Em uma experiência do próprio Hospital no empacotamento de internações de UTI com um convênio mostraram isso. O custo de manutenção e monitoramento é grande. A contrapartida foi o dimensionamento do valor prevendo um extra para casos complicados eventuais. Tanto para a operadora como para o Hospital não está sendo benéfico.

A alternativa para caso de alta variabilidade seria a remuneração por performace, política pouca adotada no Brasil e sem registro no Hospital em estudo. Além também de se parametrizar os indicadores que permitissem a adoção da política.

No caso do pacote de UTI, poderia criar um mecanismo de remuneração do Hospital quando comprovado benefício gerado à operadora. O benefício gerado seria uma comprovada redução de custos em medicamentos e materiais, utilizando por exemplo, medicamentos genéricos ou controlando o uso de materiais sem necessidade. Cria-se um protocolo de redução e constado a economia, a operadora beneficia o Hospital remunerando melhor suas diárias de UTI.

As operadoras por outro lado, estão repassando suas ineficiências operacionais para o hospital. Atrasando as liberações das internações ou prorrogações, impede que o Hospital fature. É assim uma clara evidencia da ineficiência operacional por parte da operadora que não consegue administrar a demanda por serviços de auditoria e ao mesmo tempo controlar o uso das tecnologias. O Hospital assim amarga os prejuízos.

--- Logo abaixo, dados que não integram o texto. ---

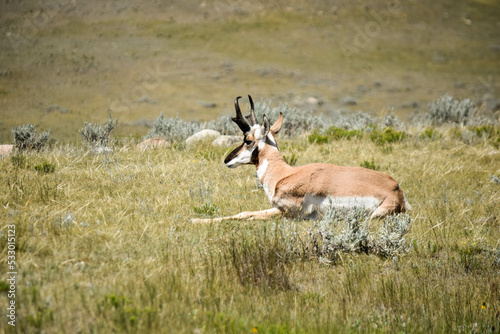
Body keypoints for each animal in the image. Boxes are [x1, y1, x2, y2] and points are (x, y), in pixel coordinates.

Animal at [191, 95, 410, 223]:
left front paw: (196, 220)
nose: (227, 160)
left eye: (247, 140)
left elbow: (245, 214)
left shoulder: (284, 211)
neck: (283, 174)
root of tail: (395, 188)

Além de compartilhar as ineficiências operacionais, o Hospital precisa ter fôlego financeiro suficiente para bancar a utilização de tecnologia. Entre a data de utilização e recebimento pode chegar a sessenta dias. É um fator importante, pois os gastos já foram realizados, enquanto que as receitas ainda não entraram.

É preciso que a cadeia produtiva, independentemente de qualquer coisa, se una para consolidar o mercado e garantir a sobrevivência do setor privado. A evolução da medicina e da tecnologia ligada à área da saúde, bem como a forte regulação que o setor de saúde

suplementar vem passando, operadoras, hospitais, médicos e demais profissionais envolvidos na prestação de serviço precisam unir forças.

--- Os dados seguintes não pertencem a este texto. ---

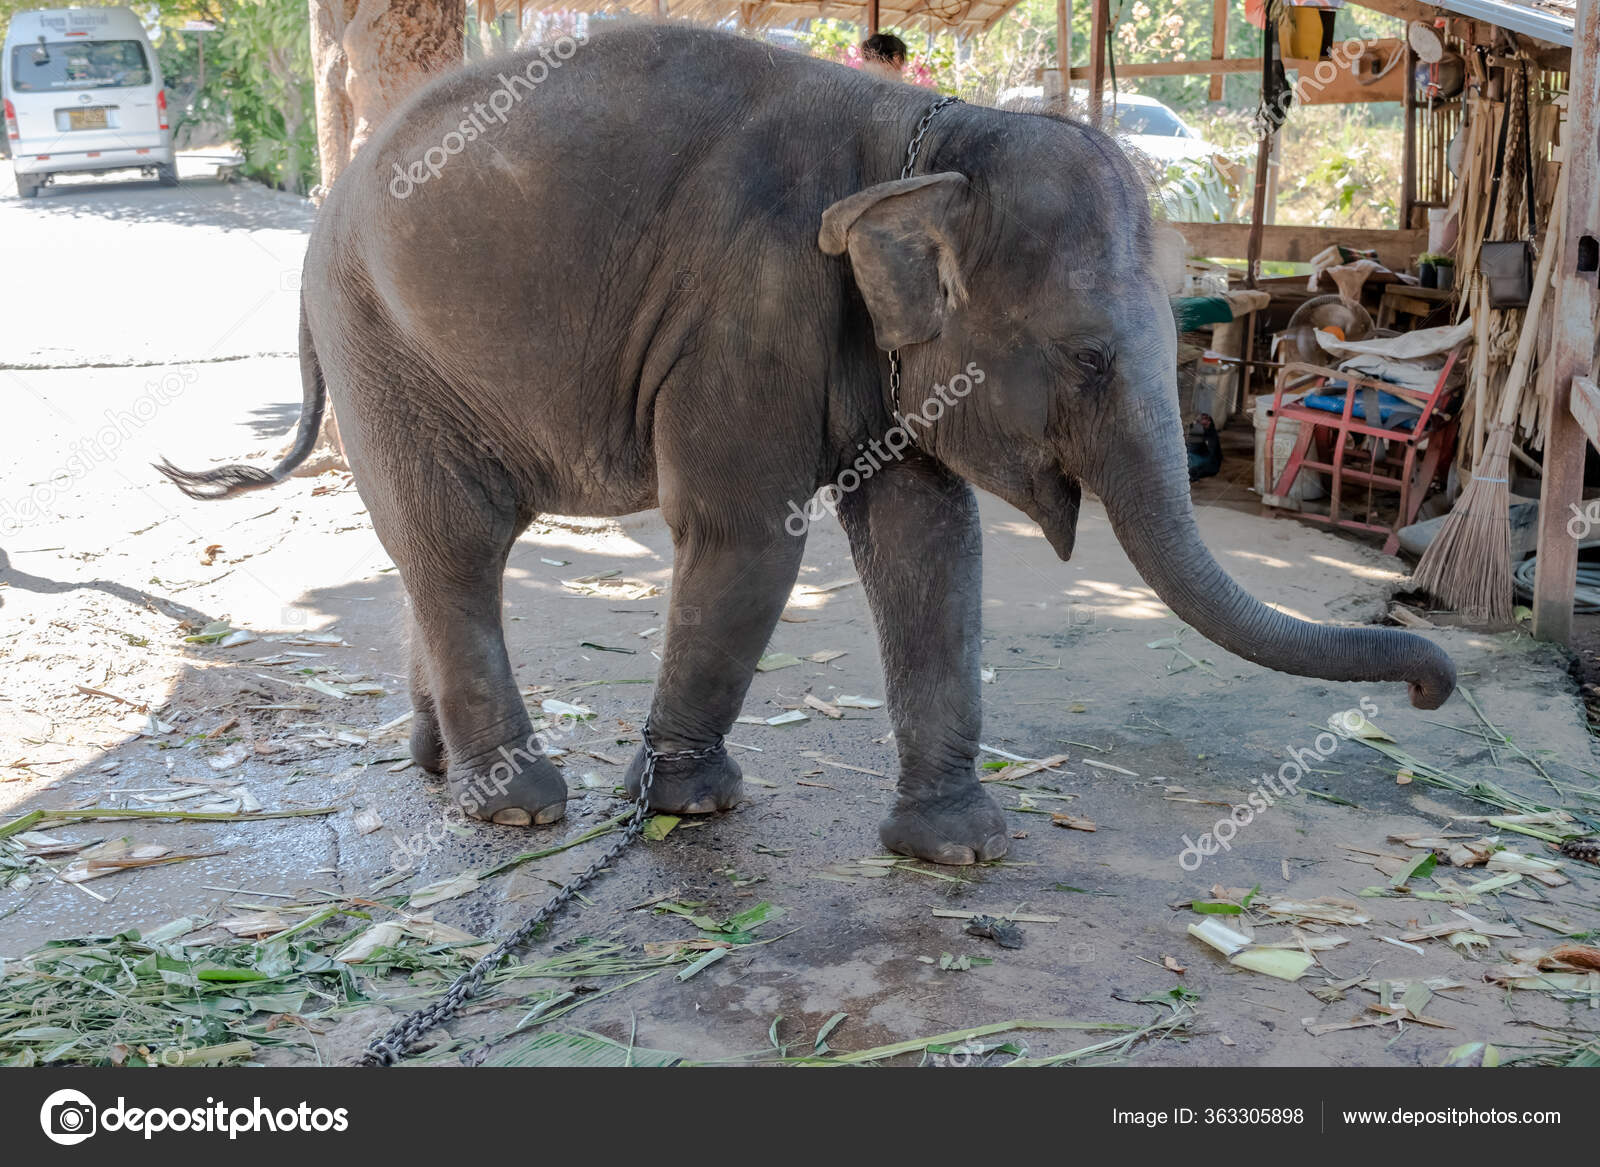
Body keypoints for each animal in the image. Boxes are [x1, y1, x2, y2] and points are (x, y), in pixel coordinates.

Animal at [159, 24, 1455, 865]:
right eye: (1090, 357)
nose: (1432, 682)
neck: (931, 140)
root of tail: (326, 209)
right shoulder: (749, 305)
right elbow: (744, 535)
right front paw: (689, 808)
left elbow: (929, 538)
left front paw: (960, 849)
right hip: (388, 347)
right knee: (457, 545)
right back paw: (518, 809)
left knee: (428, 559)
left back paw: (438, 767)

Pelo que pode ser notado, as exigências por parte do paciente, amparado pela ação do estado, está se criando condições, no qual em pouco tempo não haverá mais espaço para empresas de pequeno porte. Será necessário a consolidação de cadeias produtivas eficientes e eficazes, prontas para atuarem no setor cada vez mais competitivo.

Os crescentes gastos na saúde precisam ser repensados de forma que haja uma racionalização da utilização das tecnologias. Perdeu-se a noção do princípio básico da saúde que é da qualidade de vida. Porém o que se verifica são as decisões permeadas pelos ganhos financeiros. A preocupação reside na sobrevivência do modelo de indústria da área da saúde que está se criando em detrimento do paciente.